_Revision tracking records_:

== Segment start ==

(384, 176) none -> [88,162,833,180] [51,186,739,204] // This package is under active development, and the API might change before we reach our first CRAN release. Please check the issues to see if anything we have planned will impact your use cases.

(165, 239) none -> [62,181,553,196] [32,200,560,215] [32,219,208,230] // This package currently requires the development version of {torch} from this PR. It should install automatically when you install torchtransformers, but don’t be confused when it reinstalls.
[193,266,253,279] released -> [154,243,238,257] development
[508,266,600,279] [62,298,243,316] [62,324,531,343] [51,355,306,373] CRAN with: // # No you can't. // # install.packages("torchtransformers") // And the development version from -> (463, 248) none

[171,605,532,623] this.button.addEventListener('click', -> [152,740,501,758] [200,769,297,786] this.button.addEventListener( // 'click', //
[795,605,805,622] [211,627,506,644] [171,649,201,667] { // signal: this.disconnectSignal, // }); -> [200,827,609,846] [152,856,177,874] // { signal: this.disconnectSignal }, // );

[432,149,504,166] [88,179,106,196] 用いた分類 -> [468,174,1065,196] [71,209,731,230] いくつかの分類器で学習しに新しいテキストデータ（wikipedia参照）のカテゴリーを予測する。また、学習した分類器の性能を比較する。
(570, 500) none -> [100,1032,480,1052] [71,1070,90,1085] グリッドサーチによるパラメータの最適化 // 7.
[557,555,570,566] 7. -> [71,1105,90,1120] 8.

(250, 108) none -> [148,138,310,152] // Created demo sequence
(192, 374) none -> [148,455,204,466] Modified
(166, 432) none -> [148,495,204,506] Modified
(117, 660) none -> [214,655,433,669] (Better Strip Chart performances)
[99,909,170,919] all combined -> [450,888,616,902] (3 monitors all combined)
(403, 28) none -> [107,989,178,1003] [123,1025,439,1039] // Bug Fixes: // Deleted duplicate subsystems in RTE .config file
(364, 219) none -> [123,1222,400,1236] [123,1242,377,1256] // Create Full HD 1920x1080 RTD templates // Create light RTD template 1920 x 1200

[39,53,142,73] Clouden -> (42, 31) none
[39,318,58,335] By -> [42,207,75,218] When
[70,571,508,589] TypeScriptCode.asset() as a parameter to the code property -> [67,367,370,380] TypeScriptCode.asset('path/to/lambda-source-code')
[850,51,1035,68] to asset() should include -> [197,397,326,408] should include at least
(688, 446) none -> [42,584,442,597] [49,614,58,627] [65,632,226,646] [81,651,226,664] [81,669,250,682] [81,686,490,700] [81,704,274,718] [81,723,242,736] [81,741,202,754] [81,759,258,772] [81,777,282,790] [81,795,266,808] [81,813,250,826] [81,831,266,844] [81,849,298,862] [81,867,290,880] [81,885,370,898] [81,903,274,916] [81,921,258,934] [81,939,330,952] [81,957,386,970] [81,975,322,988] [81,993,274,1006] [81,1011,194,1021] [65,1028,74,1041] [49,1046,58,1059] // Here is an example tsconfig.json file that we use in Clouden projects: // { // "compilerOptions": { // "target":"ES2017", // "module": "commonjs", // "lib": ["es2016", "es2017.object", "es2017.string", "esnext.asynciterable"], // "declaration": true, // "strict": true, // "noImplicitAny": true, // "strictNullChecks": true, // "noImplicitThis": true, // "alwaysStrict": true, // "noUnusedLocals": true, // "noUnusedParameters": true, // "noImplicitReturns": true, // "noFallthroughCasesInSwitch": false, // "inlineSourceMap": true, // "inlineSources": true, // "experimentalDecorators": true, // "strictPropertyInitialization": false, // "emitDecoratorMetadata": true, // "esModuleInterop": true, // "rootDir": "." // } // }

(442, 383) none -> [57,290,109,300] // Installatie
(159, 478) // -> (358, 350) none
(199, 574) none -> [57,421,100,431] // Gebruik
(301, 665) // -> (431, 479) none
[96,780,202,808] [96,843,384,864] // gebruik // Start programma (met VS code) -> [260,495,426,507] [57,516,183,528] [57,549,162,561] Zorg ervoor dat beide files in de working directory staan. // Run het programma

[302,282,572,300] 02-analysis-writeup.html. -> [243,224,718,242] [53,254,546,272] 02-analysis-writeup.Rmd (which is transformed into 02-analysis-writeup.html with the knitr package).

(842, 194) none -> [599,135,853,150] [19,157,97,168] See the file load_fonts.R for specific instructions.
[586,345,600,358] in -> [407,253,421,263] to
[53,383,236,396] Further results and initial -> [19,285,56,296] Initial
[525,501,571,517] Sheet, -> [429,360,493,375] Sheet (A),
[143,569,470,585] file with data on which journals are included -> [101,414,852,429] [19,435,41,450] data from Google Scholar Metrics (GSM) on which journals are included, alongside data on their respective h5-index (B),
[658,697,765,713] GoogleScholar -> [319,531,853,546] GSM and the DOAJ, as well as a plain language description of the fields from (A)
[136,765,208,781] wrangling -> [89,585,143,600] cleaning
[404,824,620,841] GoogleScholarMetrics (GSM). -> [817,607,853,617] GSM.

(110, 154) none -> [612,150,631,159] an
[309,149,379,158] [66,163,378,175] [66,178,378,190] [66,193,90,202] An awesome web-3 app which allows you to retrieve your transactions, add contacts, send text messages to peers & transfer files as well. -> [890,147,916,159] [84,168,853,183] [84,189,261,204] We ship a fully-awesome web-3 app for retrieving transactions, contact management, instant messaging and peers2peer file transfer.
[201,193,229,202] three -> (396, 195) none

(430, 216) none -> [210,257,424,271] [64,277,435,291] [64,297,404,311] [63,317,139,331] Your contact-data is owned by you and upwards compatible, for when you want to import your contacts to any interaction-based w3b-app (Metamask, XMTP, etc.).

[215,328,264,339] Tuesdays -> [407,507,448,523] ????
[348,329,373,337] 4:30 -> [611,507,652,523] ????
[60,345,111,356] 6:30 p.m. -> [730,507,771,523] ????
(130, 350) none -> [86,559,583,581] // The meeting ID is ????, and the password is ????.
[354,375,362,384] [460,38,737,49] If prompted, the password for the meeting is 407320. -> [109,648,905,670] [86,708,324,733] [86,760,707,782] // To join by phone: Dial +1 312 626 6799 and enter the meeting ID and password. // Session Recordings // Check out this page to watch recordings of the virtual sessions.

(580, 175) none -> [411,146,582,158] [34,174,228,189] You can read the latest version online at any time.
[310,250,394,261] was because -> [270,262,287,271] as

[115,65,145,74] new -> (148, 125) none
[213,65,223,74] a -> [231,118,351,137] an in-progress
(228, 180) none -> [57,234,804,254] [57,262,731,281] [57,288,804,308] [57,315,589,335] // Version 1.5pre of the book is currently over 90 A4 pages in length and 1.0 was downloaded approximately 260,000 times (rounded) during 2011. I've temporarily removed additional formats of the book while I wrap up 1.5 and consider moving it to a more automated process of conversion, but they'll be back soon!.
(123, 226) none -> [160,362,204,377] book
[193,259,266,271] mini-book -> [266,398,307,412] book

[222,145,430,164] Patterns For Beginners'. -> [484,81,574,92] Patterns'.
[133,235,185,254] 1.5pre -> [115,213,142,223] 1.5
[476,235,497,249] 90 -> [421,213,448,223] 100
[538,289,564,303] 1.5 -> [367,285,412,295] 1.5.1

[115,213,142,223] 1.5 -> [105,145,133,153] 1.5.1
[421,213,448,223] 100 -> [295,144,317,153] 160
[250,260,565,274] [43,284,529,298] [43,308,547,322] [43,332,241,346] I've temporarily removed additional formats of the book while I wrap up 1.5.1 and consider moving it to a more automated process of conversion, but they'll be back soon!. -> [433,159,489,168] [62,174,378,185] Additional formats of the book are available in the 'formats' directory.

== Segment end ==

Each line above from the one with "[525,501,571,517] Sheet, ->" up to and including the one with "(110, 154) none -> [612,150,631,159] an" must be set down exactly, and no line outside that span may appear.

_Problem solution_:
[525,501,571,517] Sheet, -> [429,360,493,375] Sheet (A),
[143,569,470,585] file with data on which journals are included -> [101,414,852,429] [19,435,41,450] data from Google Scholar Metrics (GSM) on which journals are included, alongside data on their respective h5-index (B),
[658,697,765,713] GoogleScholar -> [319,531,853,546] GSM and the DOAJ, as well as a plain language description of the fields from (A)
[136,765,208,781] wrangling -> [89,585,143,600] cleaning
[404,824,620,841] GoogleScholarMetrics (GSM). -> [817,607,853,617] GSM.

(110, 154) none -> [612,150,631,159] an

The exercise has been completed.